A solução para o déficit de visibilidade passa por três variáveis que Arcanjo controla parcialmente:

  • Desempenho em mata-mata: Copa do Brasil e Copa Sul-Americana expõem goleiros a transmissões nacionais e internacionais. Jogos eliminatórios contra clubes do eixo Rio-São Paulo geram cobertura que o Brasileirão regular não garante para times do Nordeste.
  • Gestão de imagem e dados: A análise do SportNavo indica que goleiros brasileiros que avançam para mercados europeus de médio porte (Portugal, Grécia, Turquia) chegam com dossiês de desempenho detalhados — índices de defesas por 90 minutos, saídas de área, distribuição com os pés. A produção desse material é responsabilidade do lado do jogador, não do clube.
  • Janela de 2026: Com o contrato expirando, Arcanjo entra automaticamente em posição de negociar pré-contrato a partir de julho de 2026. Se não houver renovação com ajuste salarial significativo, a saída sem taxa de transferência é o cenário mais provável — e pode ser vantajoso para o jogador se bem administrado.

A comparação com pares da posição na Série A de 2026 é inevitável. Goleiros titulares absolutos com perfil etário similar (25-29 anos) em clubes de médio porte tendem a ter valores de mercado entre R$ 10 milhões e R$ 20 milhões quando combinam regularidade de jogos com exposição em competições continentais. Arcanjo tem a regularidade. Falta a exposição.

O que isso destrava na carreira

Resolver o problema de visibilidade não é apenas uma questão de vaidade de mercado. É uma questão financeira objetiva. Um goleiro de 27 anos com 186 jogos oficiais por um único clube, dois títulos no currículo (Série B 2023 e Baiano 2024) e disponibilidade contratual em 2026 representa um ativo com ROI potencial relevante — para si próprio e para qualquer clube que o contrate sem taxa de transferência.

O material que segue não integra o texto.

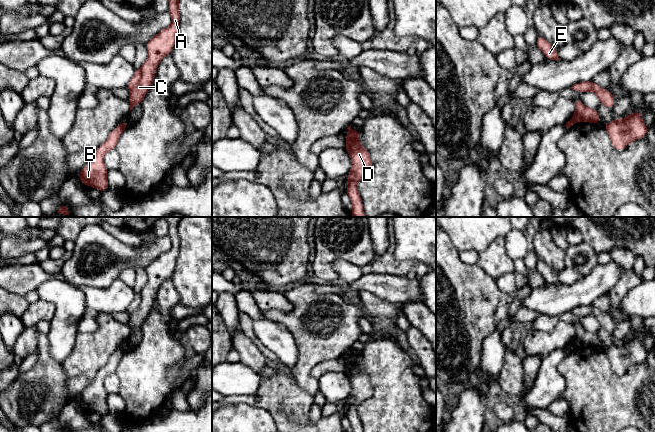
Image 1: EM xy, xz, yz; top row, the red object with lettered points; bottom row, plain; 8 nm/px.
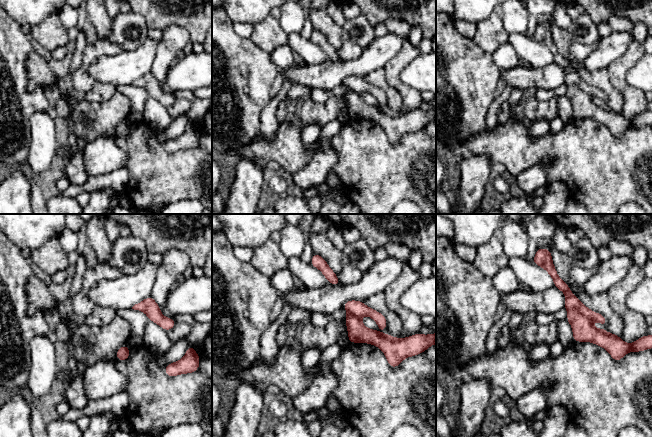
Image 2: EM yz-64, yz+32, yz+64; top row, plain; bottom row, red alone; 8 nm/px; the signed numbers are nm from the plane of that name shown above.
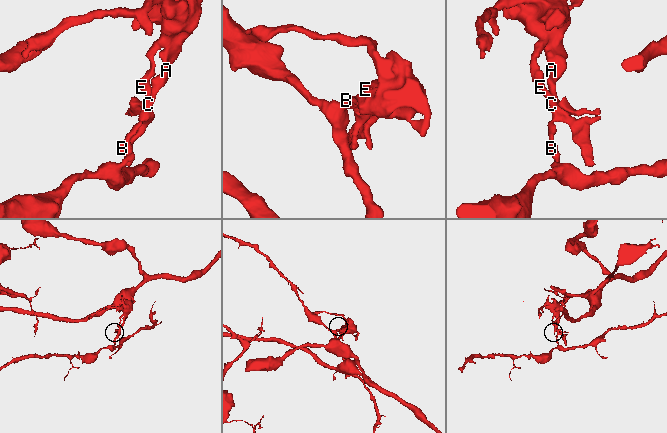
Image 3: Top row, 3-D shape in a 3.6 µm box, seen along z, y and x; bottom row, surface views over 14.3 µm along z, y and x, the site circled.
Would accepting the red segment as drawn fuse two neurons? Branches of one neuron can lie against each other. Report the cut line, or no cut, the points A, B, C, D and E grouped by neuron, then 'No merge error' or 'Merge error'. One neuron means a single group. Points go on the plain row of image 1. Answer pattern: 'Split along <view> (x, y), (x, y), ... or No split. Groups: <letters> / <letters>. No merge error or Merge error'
Split along yz (571, 344), (574, 346). Groups: A C D E / B. Merge error

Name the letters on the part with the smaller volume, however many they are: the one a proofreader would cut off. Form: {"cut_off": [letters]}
{"cut_off": ["A", "C", "D", "E"]}

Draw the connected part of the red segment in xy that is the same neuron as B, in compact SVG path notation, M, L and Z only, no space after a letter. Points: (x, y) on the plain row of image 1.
M127 344L117 349L111 355L107 364L97 372L93 382L81 393L78 400L84 410L94 411L100 417L109 413L107 402L108 393L103 385L104 379L108 375L116 373L118 364L128 349L129 346Z

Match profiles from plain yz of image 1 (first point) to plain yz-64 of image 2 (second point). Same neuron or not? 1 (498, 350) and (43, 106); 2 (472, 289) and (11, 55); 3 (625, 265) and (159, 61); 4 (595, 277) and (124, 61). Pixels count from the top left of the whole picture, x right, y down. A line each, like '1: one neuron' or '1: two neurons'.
1: two neurons
2: one neuron
3: one neuron
4: one neuron

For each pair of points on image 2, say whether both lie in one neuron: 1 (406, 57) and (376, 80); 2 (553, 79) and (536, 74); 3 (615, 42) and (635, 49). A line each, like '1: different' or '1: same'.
1: different
2: same
3: different

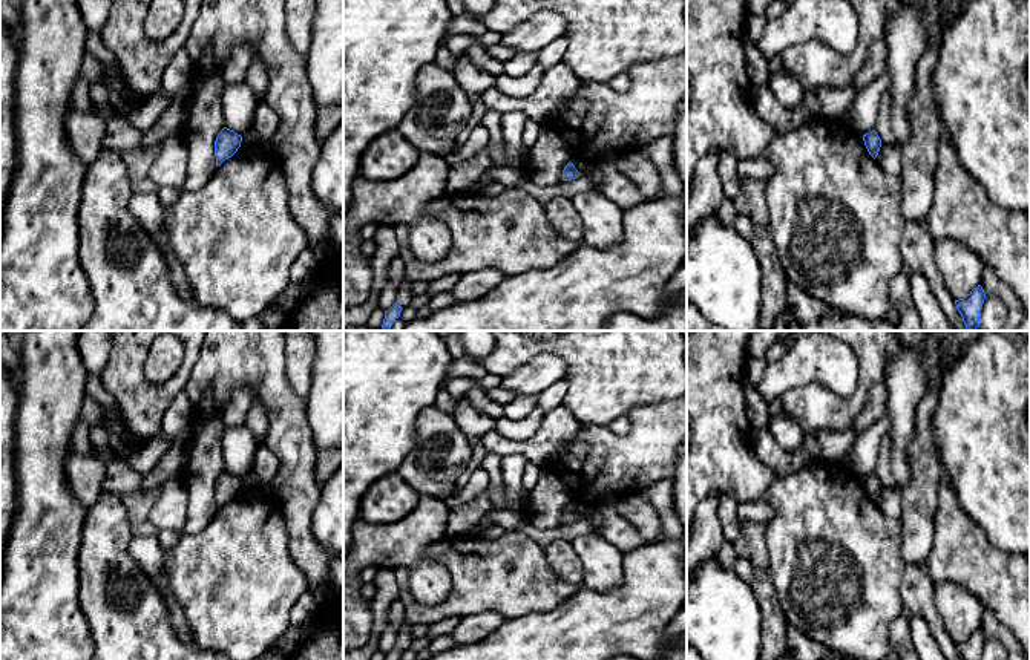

O modelo mais realista para os próximos 12 meses envolve dois cenários. No primeiro, o Vitória apresenta proposta de renovação com reajuste salarial compatível com o mercado da Série A e cláusula de rescisão publicizada — o que formalizaria o valor do jogador e abriria espaço para negociações futuras. No segundo, Arcanjo chega ao segundo semestre de 2026 como agente livre em potencial, o que atrai clubes que buscam goleiro experiente sem desembolso de luvas de transferência.

Em ambos os casos, o pré-requisito é o mesmo: que a temporada de 2026 continue sendo entregue com a consistência dos 37 jogos já disputados. Para um goleiro criado na fazenda da família em Piritiba, promovido pelo próprio clube que o formou, e hoje segundo na lista histórica de aparições pelo Vitória, a consistência nunca foi o problema.

Se o Brasileirão terminasse hoje, Lucas Arcanjo já teria encerrado a temporada mais estratégica da própria história.